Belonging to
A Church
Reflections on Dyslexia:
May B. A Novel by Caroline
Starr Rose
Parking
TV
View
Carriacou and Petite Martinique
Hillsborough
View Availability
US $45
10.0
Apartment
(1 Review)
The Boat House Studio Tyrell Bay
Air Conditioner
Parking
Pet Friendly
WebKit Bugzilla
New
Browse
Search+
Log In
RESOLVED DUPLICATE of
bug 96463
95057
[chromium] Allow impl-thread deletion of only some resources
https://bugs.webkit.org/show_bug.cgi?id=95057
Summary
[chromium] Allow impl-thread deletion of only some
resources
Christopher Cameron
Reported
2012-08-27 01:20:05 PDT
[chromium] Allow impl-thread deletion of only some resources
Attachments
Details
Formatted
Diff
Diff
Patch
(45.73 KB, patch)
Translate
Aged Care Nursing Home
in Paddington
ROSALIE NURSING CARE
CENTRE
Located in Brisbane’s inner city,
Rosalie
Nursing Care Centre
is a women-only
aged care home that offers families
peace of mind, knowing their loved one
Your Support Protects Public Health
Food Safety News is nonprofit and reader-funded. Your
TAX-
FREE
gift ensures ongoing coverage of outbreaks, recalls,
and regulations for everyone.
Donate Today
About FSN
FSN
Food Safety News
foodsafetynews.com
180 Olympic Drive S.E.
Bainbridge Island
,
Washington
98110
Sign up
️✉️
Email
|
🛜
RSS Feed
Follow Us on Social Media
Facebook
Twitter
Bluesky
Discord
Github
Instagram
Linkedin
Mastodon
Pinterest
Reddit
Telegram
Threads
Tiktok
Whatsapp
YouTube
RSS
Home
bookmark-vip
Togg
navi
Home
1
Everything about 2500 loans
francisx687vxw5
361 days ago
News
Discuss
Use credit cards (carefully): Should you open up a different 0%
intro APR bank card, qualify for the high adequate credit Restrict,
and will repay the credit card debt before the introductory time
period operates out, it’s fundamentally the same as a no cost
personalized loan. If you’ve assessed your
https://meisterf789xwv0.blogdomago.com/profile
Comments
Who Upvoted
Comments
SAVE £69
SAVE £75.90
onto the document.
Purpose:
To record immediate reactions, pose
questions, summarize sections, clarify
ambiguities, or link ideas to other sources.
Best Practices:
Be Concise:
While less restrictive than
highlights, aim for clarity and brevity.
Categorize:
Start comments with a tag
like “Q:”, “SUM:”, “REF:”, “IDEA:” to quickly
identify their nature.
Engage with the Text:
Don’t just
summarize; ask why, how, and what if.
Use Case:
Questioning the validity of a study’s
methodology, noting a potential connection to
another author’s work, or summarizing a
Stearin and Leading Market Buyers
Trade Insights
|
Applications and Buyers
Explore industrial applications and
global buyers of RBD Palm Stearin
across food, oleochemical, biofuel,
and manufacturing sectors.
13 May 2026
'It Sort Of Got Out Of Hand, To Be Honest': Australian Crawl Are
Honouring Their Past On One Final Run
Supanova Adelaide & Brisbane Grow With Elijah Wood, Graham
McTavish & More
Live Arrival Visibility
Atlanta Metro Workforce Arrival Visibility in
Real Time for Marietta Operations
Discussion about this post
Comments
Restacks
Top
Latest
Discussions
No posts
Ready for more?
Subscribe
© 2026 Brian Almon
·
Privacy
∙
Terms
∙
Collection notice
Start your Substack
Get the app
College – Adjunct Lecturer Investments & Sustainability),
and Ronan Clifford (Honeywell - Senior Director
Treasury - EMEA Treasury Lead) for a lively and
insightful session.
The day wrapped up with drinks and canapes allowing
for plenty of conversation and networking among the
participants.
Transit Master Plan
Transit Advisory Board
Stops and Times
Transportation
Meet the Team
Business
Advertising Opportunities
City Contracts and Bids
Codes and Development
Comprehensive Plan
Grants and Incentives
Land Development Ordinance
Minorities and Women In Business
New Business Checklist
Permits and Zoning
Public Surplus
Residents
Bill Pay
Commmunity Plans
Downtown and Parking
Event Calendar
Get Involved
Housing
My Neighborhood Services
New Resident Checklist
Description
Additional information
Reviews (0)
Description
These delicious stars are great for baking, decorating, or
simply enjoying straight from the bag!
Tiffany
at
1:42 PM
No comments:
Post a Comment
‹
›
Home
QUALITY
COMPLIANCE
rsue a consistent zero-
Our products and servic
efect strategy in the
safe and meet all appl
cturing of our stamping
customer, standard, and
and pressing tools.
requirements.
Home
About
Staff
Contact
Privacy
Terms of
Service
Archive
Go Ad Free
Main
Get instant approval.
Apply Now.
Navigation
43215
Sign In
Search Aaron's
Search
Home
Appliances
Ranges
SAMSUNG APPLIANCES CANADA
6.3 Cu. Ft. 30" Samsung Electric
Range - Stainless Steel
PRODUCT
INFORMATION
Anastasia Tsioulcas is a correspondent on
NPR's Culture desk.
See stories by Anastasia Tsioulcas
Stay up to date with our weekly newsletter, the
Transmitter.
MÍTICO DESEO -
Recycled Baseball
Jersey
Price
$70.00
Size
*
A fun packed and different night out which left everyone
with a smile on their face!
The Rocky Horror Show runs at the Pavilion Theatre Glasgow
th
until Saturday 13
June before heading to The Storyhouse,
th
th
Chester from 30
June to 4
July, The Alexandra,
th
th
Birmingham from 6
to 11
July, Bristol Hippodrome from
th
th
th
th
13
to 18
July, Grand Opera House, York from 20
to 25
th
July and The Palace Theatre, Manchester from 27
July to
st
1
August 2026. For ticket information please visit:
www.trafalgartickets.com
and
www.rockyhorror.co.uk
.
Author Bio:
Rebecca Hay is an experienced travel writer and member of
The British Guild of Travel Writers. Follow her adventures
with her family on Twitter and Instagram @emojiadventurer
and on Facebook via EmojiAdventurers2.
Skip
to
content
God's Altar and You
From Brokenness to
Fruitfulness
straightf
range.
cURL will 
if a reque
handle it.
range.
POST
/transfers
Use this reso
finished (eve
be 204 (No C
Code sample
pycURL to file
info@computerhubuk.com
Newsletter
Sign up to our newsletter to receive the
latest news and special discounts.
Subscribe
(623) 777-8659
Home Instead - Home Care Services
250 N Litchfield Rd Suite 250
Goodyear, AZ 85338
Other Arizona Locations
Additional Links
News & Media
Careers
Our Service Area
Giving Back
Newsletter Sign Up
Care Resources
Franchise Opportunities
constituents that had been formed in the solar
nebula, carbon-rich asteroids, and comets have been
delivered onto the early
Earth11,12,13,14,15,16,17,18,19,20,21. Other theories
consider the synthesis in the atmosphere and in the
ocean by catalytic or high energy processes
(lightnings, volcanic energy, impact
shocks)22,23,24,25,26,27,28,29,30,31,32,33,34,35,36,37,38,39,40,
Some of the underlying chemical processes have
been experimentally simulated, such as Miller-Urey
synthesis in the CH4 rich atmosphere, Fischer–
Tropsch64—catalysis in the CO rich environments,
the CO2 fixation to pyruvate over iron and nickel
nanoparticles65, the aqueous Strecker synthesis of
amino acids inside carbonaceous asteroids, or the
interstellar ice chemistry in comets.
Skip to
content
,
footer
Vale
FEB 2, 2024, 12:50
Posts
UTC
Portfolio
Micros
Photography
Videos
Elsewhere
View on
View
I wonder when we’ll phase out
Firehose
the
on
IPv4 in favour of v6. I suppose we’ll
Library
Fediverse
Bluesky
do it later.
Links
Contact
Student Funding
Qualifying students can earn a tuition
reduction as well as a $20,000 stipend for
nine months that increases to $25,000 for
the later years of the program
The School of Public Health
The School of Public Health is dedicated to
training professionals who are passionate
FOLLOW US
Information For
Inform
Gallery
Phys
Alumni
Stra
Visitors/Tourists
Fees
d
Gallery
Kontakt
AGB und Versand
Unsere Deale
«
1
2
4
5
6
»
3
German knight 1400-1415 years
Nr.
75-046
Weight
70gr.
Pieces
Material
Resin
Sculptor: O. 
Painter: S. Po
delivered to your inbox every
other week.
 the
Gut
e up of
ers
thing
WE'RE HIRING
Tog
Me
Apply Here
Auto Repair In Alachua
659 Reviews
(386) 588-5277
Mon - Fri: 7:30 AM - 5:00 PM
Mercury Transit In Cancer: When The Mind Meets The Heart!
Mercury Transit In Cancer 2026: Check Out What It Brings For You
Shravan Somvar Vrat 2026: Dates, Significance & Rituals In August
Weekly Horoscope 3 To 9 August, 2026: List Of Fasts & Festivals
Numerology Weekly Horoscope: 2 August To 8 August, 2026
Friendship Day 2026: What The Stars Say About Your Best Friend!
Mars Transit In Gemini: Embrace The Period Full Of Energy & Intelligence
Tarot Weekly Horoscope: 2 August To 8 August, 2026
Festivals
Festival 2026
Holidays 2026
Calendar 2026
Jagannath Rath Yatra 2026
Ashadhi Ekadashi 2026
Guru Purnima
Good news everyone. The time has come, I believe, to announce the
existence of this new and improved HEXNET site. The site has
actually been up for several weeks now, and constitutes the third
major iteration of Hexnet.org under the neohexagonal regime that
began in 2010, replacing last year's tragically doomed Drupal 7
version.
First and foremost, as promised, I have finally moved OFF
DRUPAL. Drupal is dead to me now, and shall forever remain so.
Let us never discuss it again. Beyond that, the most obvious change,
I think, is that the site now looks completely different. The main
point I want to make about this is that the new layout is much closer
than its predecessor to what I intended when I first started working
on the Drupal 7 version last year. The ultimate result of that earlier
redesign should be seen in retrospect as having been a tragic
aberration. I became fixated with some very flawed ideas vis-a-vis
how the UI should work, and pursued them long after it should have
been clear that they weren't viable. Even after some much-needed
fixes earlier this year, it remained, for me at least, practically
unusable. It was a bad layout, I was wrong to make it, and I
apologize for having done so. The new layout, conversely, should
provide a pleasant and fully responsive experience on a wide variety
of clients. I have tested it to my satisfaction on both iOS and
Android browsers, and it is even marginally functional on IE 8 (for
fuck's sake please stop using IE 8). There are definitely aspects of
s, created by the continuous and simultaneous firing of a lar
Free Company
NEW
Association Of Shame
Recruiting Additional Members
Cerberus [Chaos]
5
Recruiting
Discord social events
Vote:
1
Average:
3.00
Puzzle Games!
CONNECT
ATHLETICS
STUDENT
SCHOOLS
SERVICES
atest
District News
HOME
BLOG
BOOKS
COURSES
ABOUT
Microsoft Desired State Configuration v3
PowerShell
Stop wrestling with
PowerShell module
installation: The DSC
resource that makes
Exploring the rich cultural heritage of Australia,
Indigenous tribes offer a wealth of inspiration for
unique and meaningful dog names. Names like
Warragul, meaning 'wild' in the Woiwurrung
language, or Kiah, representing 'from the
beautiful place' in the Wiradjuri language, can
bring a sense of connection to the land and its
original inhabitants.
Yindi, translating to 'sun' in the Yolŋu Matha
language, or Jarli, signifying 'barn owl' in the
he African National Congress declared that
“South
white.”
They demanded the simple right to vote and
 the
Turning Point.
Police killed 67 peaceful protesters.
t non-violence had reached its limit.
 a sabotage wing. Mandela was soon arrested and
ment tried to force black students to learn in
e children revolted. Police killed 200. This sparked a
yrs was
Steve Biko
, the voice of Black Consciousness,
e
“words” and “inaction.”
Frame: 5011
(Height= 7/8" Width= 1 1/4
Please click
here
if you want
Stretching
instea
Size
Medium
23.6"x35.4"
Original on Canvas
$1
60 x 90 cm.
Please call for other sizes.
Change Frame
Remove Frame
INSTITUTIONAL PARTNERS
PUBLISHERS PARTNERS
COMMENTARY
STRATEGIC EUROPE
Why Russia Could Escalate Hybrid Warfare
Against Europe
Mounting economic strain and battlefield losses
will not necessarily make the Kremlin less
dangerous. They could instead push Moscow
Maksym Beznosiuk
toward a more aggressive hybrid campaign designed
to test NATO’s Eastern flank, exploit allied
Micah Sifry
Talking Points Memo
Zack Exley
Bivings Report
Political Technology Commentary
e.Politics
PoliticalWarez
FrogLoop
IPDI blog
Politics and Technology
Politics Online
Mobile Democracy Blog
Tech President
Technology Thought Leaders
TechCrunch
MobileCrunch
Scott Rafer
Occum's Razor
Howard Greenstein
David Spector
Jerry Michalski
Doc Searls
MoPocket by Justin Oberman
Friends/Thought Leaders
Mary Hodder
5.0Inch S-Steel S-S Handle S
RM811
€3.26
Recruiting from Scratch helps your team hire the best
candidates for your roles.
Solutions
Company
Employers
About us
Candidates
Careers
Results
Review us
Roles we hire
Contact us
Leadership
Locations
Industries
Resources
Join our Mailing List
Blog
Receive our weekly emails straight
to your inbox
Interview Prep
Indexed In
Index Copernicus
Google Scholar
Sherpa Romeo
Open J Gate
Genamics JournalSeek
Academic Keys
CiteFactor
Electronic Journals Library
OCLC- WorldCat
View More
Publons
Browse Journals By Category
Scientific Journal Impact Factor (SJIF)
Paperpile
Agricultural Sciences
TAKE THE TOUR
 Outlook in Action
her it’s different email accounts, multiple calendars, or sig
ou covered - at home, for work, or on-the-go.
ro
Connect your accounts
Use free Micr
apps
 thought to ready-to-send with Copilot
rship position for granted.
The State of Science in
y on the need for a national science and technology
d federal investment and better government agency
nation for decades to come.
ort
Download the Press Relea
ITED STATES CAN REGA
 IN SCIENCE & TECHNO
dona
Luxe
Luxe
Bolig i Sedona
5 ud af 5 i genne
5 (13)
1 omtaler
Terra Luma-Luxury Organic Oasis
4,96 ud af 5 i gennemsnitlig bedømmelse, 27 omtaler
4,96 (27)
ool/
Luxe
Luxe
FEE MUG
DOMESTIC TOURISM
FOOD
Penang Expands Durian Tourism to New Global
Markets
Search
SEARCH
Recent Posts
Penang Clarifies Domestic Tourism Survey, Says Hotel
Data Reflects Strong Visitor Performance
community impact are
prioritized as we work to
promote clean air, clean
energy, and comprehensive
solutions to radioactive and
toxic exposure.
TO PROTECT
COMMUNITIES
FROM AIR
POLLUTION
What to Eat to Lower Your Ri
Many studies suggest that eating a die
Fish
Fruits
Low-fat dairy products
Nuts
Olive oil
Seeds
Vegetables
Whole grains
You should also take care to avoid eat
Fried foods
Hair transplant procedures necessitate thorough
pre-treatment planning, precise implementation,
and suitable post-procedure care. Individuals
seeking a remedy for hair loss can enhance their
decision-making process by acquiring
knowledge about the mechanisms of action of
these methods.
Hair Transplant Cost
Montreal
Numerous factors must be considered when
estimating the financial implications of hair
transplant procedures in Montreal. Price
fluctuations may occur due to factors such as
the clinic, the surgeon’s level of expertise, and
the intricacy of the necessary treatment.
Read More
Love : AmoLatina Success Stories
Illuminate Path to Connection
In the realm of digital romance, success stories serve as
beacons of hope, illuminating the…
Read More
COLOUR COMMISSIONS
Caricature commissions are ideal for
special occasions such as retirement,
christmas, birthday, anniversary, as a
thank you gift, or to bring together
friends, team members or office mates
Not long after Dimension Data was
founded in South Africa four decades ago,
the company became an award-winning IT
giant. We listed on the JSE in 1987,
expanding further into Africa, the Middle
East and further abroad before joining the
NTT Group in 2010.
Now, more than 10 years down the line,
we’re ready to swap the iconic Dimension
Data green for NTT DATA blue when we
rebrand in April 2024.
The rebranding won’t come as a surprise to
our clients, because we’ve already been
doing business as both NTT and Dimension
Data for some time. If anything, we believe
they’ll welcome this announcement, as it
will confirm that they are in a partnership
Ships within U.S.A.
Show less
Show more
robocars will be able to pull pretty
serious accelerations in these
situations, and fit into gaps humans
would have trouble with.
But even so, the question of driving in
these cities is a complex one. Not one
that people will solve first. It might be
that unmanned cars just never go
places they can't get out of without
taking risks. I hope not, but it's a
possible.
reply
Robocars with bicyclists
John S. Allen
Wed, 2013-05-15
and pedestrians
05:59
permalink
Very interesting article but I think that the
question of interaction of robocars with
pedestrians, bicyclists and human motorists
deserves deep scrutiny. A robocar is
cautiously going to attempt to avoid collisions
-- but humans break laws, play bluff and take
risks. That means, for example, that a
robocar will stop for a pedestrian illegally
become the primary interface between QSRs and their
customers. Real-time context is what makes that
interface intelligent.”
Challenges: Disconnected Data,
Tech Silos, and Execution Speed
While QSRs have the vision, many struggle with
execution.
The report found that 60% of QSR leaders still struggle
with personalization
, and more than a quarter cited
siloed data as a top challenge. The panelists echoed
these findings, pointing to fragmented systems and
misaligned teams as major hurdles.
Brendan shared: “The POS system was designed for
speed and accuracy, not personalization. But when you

======

WORK INSTRUCTIONS -
Repeat the lines of the data from the very first line through the line containing "Pet Friendly", with both ends included.

SOLUTION TO THIS TASK -
Belonging to
A Church
Reflections on Dyslexia:
May B. A Novel by Caroline
Starr Rose
Parking
TV
View
Carriacou and Petite Martinique
Hillsborough
View Availability
US $45
10.0
Apartment
(1 Review)
The Boat House Studio Tyrell Bay
Air Conditioner
Parking
Pet Friendly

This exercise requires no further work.